[Text passage]
[Start of Attachment]

[Bug 92760] Add FP64 support to the i965 shader backends

bugzilla-daemon at freedesktop.org bugzilla-daemon at freedesktop.org
Wed May 18 10:32:54 UTC 2016


https://bugs.freedesktop.org/show_bug.cgi?id=92760

--- Comment #83 from Iago Toral <itoral at igalia.com> ---
(In reply to Francisco Jerez from comment #82)
> I've been running some experiments on vec4 hardware and playing some
> combinatorics trying to come up with a plan to address the limitations
> of Align16 double-precision instructions we've been discussing.  Part
> of the following is optional and could be left out for a first
> approximation without sacrificing functional correctness -- The point
> is to have a reasonably workable initial implementation that still
> allows some room for improvement in the future.

Thanks for the very detailed post Curro! it is going to be super useful to have
it documented here going forward :)

[End of Attachment]

[Exercise objective]
Answer these questions about the bug comment:
1. What number does the bug carry?
2. Who wrote the comment that Iago Toral is replying to?
3. On what hardware did the quoted writer run experiments?

[Record extracts]

[Start of Attachment]

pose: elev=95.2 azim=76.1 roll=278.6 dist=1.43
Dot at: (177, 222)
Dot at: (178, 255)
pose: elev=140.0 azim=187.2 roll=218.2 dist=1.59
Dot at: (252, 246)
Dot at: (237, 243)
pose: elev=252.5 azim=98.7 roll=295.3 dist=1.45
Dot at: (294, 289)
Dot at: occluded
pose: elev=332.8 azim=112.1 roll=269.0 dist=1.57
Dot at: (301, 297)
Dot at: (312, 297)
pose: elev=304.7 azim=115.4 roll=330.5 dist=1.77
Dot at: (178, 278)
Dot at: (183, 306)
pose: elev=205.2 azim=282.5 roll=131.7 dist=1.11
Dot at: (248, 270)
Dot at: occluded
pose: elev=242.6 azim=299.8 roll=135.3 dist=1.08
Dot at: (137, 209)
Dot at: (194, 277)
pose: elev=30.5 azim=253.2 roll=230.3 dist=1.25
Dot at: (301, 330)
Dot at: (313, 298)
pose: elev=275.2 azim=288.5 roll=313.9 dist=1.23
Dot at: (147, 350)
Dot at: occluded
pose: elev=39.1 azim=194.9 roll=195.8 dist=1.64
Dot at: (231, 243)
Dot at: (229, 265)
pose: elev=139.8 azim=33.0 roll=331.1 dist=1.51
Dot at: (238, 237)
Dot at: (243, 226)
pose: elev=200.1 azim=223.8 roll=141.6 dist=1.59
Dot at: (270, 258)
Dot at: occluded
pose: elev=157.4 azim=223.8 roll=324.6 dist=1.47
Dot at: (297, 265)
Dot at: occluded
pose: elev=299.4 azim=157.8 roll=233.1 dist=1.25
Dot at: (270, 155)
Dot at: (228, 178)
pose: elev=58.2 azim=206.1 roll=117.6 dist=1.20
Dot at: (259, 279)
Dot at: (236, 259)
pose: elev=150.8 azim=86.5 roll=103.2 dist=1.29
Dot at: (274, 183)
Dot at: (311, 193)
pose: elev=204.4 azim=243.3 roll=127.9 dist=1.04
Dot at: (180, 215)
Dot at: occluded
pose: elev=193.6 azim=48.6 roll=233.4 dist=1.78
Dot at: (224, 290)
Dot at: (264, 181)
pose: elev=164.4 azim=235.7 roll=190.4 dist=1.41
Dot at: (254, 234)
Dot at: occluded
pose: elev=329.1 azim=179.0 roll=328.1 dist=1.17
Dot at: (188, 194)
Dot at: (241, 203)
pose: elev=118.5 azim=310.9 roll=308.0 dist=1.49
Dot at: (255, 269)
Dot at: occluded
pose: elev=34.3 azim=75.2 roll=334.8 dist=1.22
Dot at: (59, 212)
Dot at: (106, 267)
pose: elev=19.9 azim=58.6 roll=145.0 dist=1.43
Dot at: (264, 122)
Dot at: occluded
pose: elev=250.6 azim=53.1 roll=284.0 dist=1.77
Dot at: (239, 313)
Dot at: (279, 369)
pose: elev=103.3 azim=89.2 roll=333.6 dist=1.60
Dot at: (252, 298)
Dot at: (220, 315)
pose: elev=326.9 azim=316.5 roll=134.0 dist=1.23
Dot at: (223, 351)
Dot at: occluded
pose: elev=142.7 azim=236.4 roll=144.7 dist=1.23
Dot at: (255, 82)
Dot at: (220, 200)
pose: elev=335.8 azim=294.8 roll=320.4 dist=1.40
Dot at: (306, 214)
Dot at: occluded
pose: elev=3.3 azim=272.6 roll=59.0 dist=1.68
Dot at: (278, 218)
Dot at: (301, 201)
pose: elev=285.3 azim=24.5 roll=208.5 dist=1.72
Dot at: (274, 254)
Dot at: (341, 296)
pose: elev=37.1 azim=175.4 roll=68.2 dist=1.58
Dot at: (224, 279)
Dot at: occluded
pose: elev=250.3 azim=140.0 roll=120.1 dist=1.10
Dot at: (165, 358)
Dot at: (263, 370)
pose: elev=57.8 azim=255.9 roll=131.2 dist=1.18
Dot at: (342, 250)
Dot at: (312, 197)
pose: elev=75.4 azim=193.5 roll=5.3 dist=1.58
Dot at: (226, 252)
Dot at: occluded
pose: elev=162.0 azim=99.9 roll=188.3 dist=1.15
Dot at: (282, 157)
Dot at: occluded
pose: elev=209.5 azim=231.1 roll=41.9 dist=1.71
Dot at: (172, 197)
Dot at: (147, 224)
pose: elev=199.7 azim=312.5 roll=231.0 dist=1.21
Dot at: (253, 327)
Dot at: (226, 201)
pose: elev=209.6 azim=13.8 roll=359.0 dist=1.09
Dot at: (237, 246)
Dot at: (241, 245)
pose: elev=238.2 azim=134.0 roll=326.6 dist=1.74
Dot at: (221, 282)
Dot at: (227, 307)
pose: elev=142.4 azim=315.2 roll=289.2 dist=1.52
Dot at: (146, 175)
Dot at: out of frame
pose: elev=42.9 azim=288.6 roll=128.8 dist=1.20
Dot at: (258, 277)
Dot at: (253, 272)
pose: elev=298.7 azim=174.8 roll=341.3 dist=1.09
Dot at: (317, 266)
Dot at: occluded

[End of Attachment]

[Response]
1. 92760
2. Francisco Jerez (comment #82)
3. vec4 hardware